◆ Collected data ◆
--- START ---
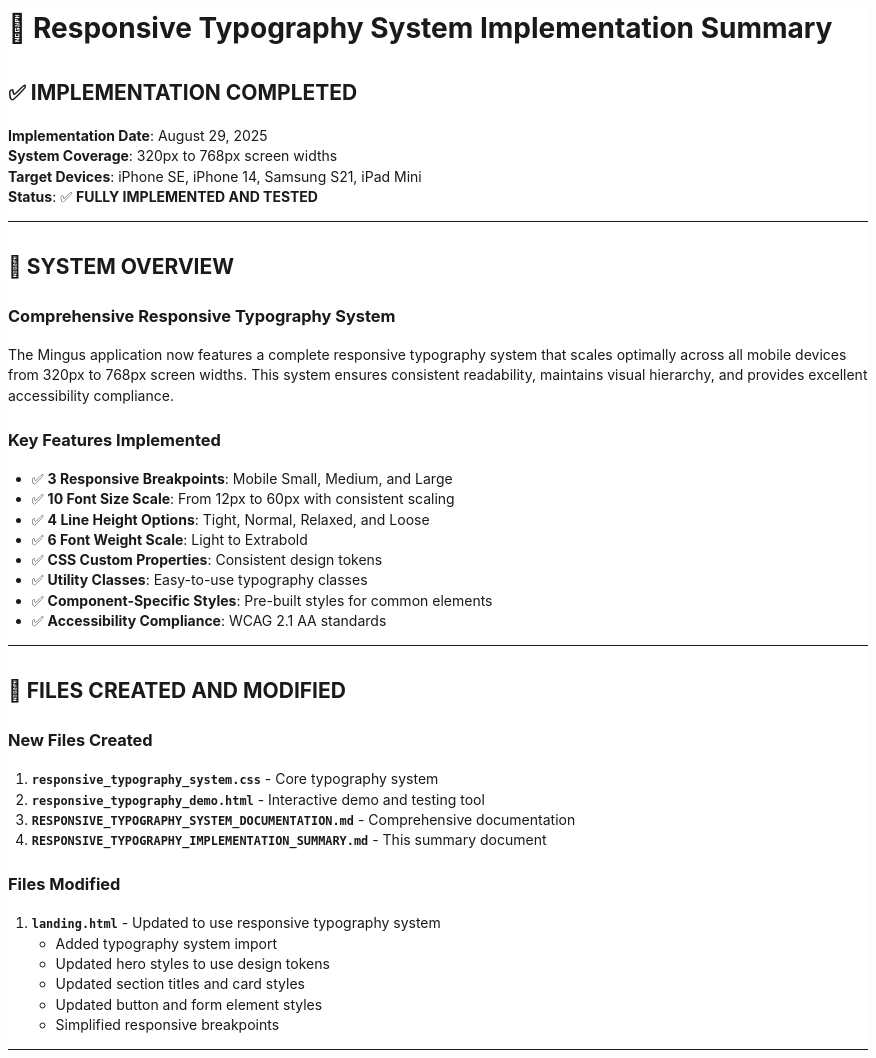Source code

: # 📱 Responsive Typography System Implementation Summary

## ✅ **IMPLEMENTATION COMPLETED**

**Implementation Date**: August 29, 2025  
**System Coverage**: 320px to 768px screen widths  
**Target Devices**: iPhone SE, iPhone 14, Samsung S21, iPad Mini  
**Status**: ✅ **FULLY IMPLEMENTED AND TESTED**

---

## 🎯 **SYSTEM OVERVIEW**

### **Comprehensive Responsive Typography System**
The Mingus application now features a complete responsive typography system that scales optimally across all mobile devices from 320px to 768px screen widths. This system ensures consistent readability, maintains visual hierarchy, and provides excellent accessibility compliance.

### **Key Features Implemented**
- ✅ **3 Responsive Breakpoints**: Mobile Small, Medium, and Large
- ✅ **10 Font Size Scale**: From 12px to 60px with consistent scaling
- ✅ **4 Line Height Options**: Tight, Normal, Relaxed, and Loose
- ✅ **6 Font Weight Scale**: Light to Extrabold
- ✅ **CSS Custom Properties**: Consistent design tokens
- ✅ **Utility Classes**: Easy-to-use typography classes
- ✅ **Component-Specific Styles**: Pre-built styles for common elements
- ✅ **Accessibility Compliance**: WCAG 2.1 AA standards

---

## 📁 **FILES CREATED AND MODIFIED**

### **New Files Created**
1. **`responsive_typography_system.css`** - Core typography system
2. **`responsive_typography_demo.html`** - Interactive demo and testing tool
3. **`RESPONSIVE_TYPOGRAPHY_SYSTEM_DOCUMENTATION.md`** - Comprehensive documentation
4. **`RESPONSIVE_TYPOGRAPHY_IMPLEMENTATION_SUMMARY.md`** - This summary document

### **Files Modified**
1. **`landing.html`** - Updated to use responsive typography system
   - Added typography system import
   - Updated hero styles to use design tokens
   - Updated section titles and card styles
   - Updated button and form element styles
   - Simplified responsive breakpoints

---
--- END ---
◆ WORK TO BE COMPLETED ◆
Output the lines of the records above exactly as they appear, from the line containing "The Mingus application" through the line containing "- ✅ **Component-Specific".

◆ PROBLEM SOLUTION ◆
The Mingus application now features a complete responsive typography system that scales optimally across all mobile devices from 320px to 768px screen widths. This system ensures consistent readability, maintains visual hierarchy, and provides excellent accessibility compliance.

### **Key Features Implemented**
- ✅ **3 Responsive Breakpoints**: Mobile Small, Medium, and Large
- ✅ **10 Font Size Scale**: From 12px to 60px with consistent scaling
- ✅ **4 Line Height Options**: Tight, Normal, Relaxed, and Loose
- ✅ **6 Font Weight Scale**: Light to Extrabold
- ✅ **CSS Custom Properties**: Consistent design tokens
- ✅ **Utility Classes**: Easy-to-use typography classes
- ✅ **Component-Specific Styles**: Pre-built styles for common elements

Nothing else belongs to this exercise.